A row broke out today after Conservative Party co-chairwoman Baroness Sayeeda Warsi linked the rise of the UK Independence Party (Ukip) with the decline of the far-right British National Party.
Ukip are tipped to do well as the results pour in this morning, with the BNP falling further behind.
But Lady Warsi appeared to suggest the number of candidates fielded by the eurosceptics had risen in line with a fall in the number standing for the BNP - a link with provoked Ukip's spokesman to brand her "a bitch".
Speaking on the BBC's election night coverage, Lady Warsi said: "Where Ukip is fielding candidates this time that the BNP did last time but they're not this time, I think that will have an impact."
She added: "There are members of Ukip who are from all sorts of political parties, but it is an interesting mix there in terms of the number of candidates."
Ukip spokesman Gawain Towler vented his anger at Lady Warsi's comments on Twitter, calling her a "bitch" to his 1,700 followers, some of whom criticised his "unparliamentary language".
The spokesman quickly deleted the post and and apologised, tweeting: "Deleted, out of order on my part".
He later added: "Shouln't (sic) have said that, apologise."
Mr Towler later accused Lady Warsi of making "completely pre-scripted" remarks as part of a "planned insult", adding: "Obviously they see us as a threat."
But he told the Press Association: "While her comments were contemptible, mine were out of order and I apologise fulsomely."
Baroness Warsi has come under fire from fellow Conservatives. Raheem Kassam, from the Bow Group, said her remarks were "irresponsible but sadly, entirely predictable".
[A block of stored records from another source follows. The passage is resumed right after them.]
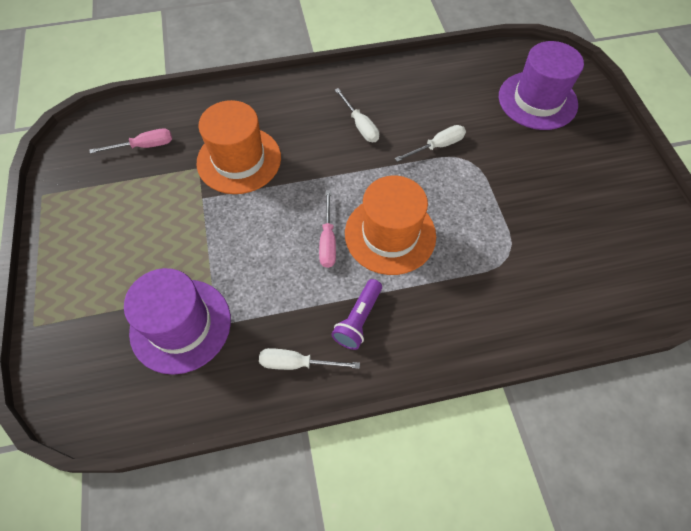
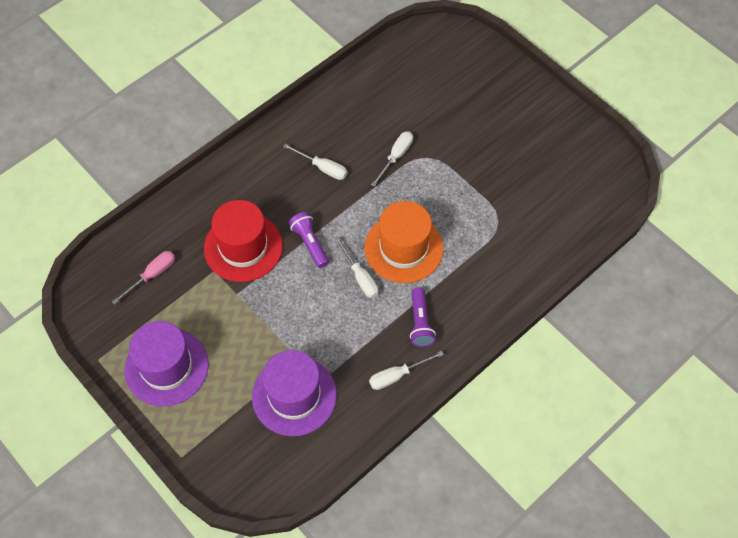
camera: 30 degrees left, 0 degrees up
(239, 160) = (243, 247): orange hat -> red hat
(301, 185) = (310, 243): none -> purple flashlight
(328, 240) = (360, 277): pink screwdriver -> white screwdriver
(537, 100) = (451, 77): purple hat -> purple hat (166, 367)

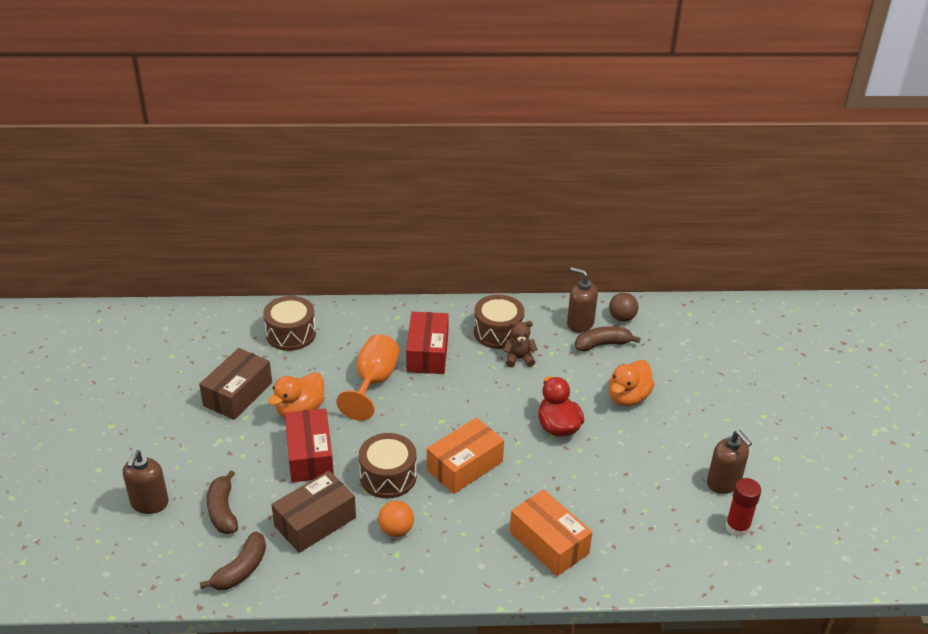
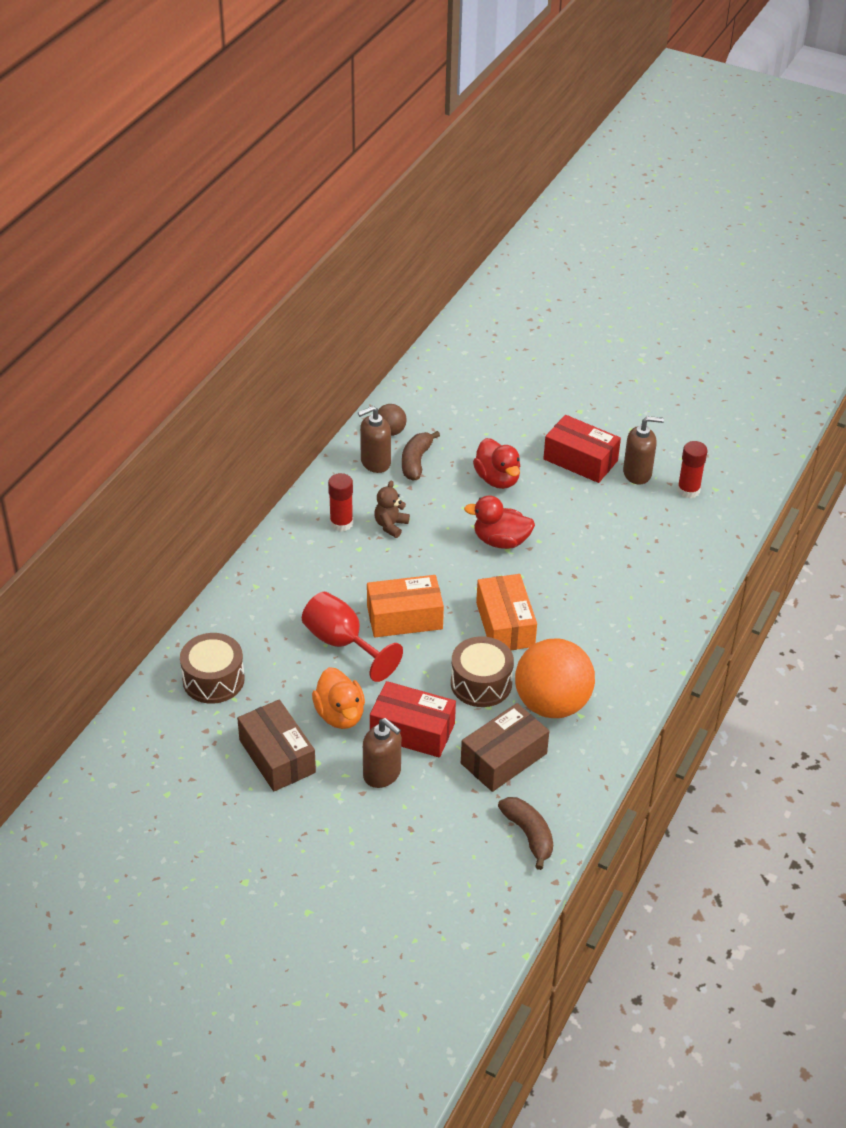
camera: 60 degrees left, 5 degrees up
(149, 503) = (390, 881): brown soap dispenser -> brown soap dispenser (382, 774)
(223, 511) = (442, 824): brown banana -> none
(315, 522) = (503, 758): brown box -> brown box turned 60 degrees clockwise
(373, 382) = (342, 643): orange goblet -> red goblet
(396, 530) = (552, 704): orange ball -> orange ball, size x2.12
(427, 353) = (331, 586): red box -> red box (580, 460)
(498, 332) = (341, 523): brown drum -> red glue stick
(549, 543) = (632, 610): orange box -> orange box (404, 617)
(628, 397) = (497, 479): orange duck -> red duck

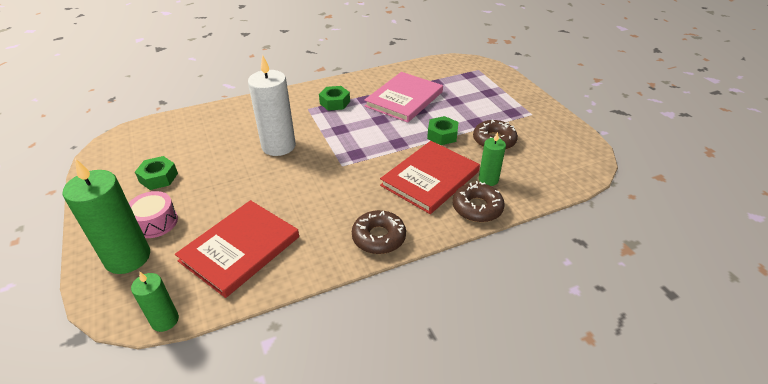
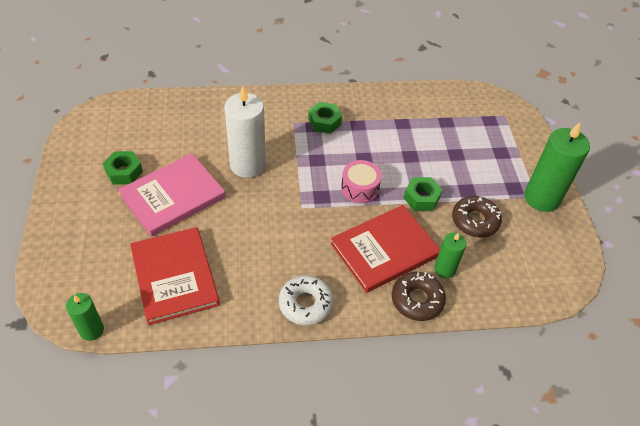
camera: 15 degrees right, 10 degrees up
(128, 257) = (76, 255): green candle -> green candle (541, 198)
(155, 222) = (109, 224): pink drum -> pink drum (360, 188)
(240, 249) = (174, 276): red book -> red book turned 75 degrees counterclockwise
(378, 237) = (305, 304): brown donut -> white donut
(404, 99) = (401, 137): pink book -> pink book (173, 196)

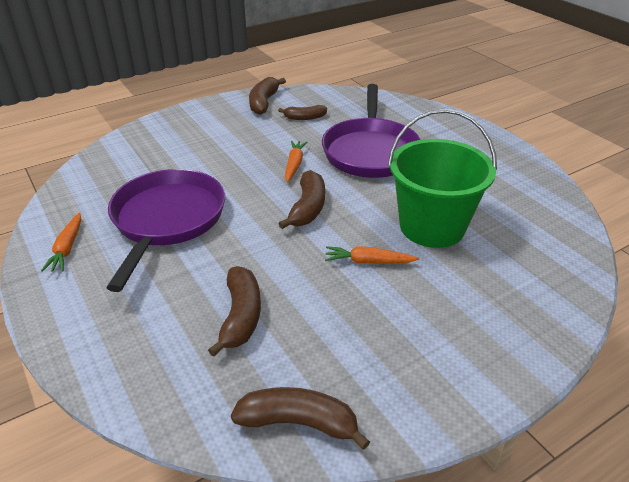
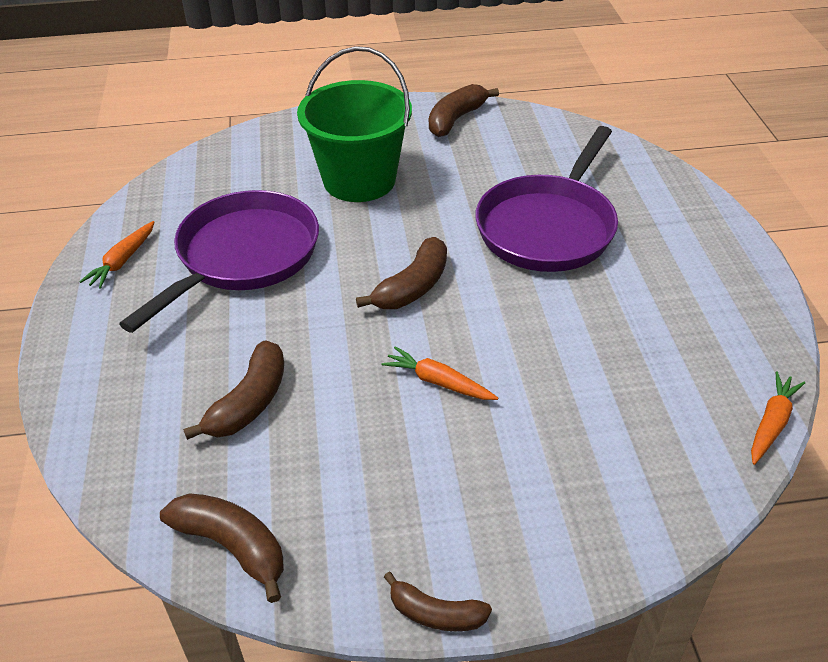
camera: 25 degrees right, 5 degrees up
(294, 165) = (436, 221): orange carrot -> orange carrot (771, 423)
(304, 118) = (494, 155): brown banana -> brown banana (435, 613)
(432, 227) = (553, 360): green bucket -> green bucket (359, 180)

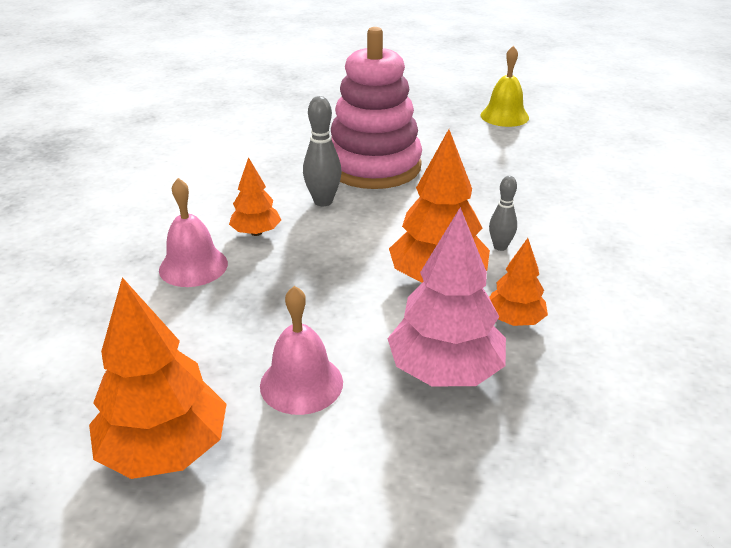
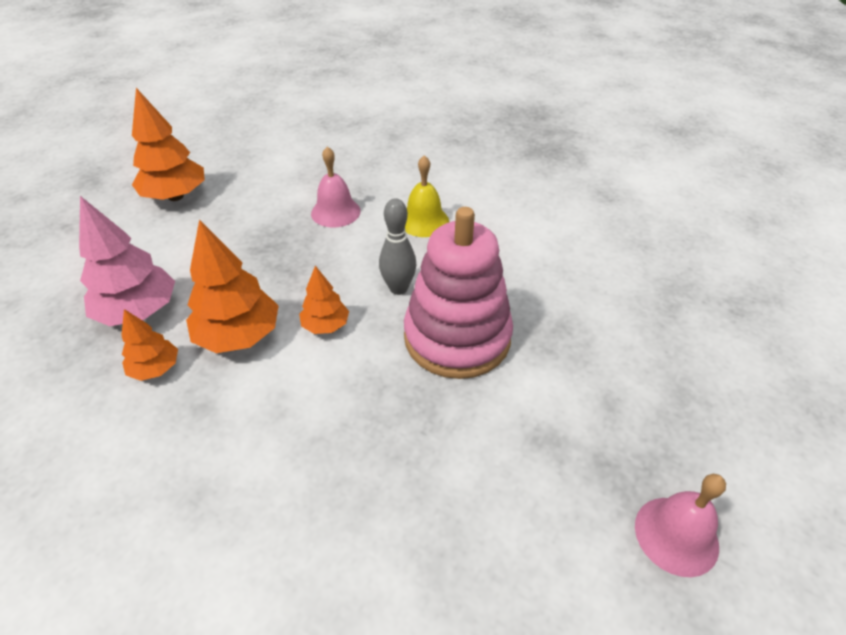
camera: 105 degrees right, 10 degrees up
(256, 232) = (365, 244): orange tree -> orange tree (325, 325)
(301, 383) = (182, 246): pink bell -> pink bell (676, 535)
(500, 247) = (257, 396): grey bowling pin -> none
(504, 116) = (583, 531): yellow bell -> yellow bell (424, 221)

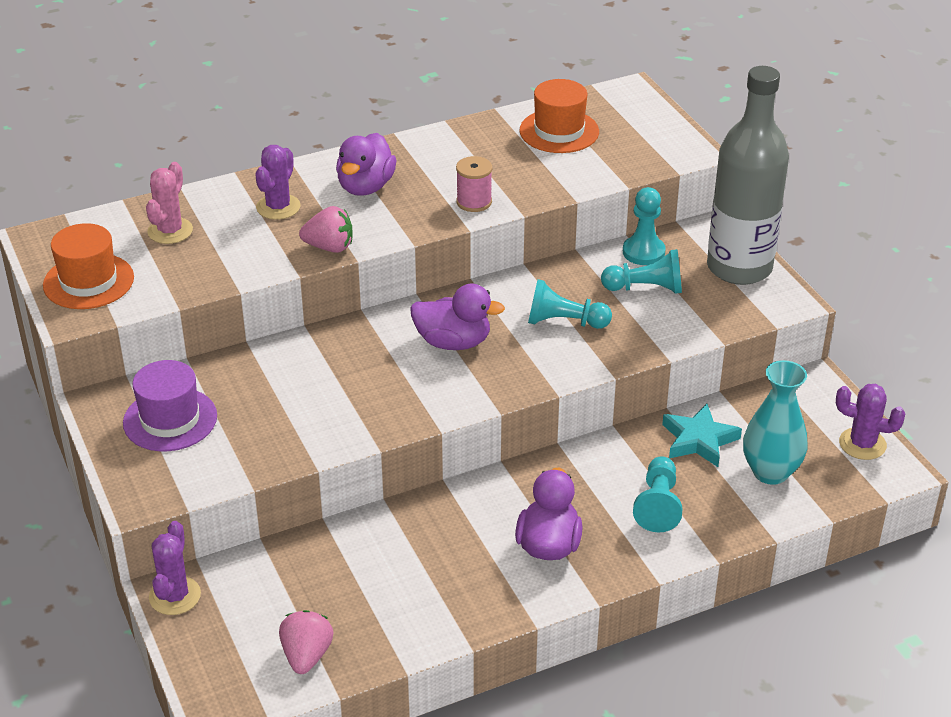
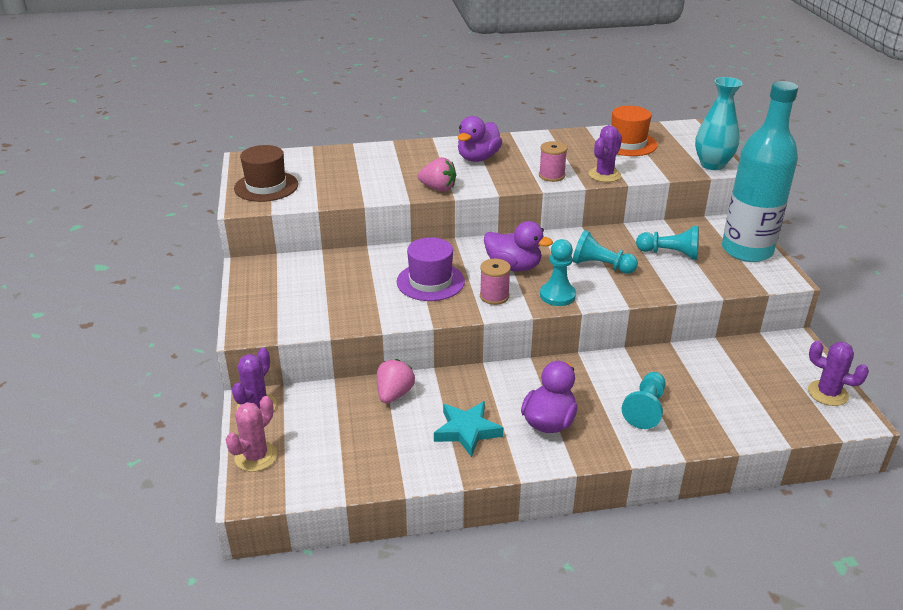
camera: 15 degrees right, 5 degrees down
(88, 281) = (266, 186): orange hat -> brown hat
(170, 231) = (334, 166): pink cactus -> pink cactus (256, 456)
(170, 419) = (293, 284): purple hat -> purple hat (430, 282)
(278, 207) = (413, 162): purple cactus -> purple cactus (604, 175)
(306, 655) = (333, 467): pink strawberry -> pink strawberry (394, 394)
(442, 391) = (494, 296): none -> pink spool
(643, 252) = (674, 231): turquoise pawn -> turquoise pawn (557, 295)
(699, 440) = (690, 368): turquoise star -> turquoise star (467, 431)
(739, 268) = (747, 250): grey bottle -> turquoise bottle
(770, 472) = (745, 401): turquoise vase -> turquoise vase (712, 165)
He added: "It is high time the Conservative Party started tending to its grassroots, rather than demonising other right-wing parties and comparing them to Nick Griffin. Then and only then will the Tories secure the grassroots support they need to deliver conservative policies across the country with an effective and representative mandate. If the party wishes to become more electable, it must move voters to the centre-right, rather than seek to move further left itself."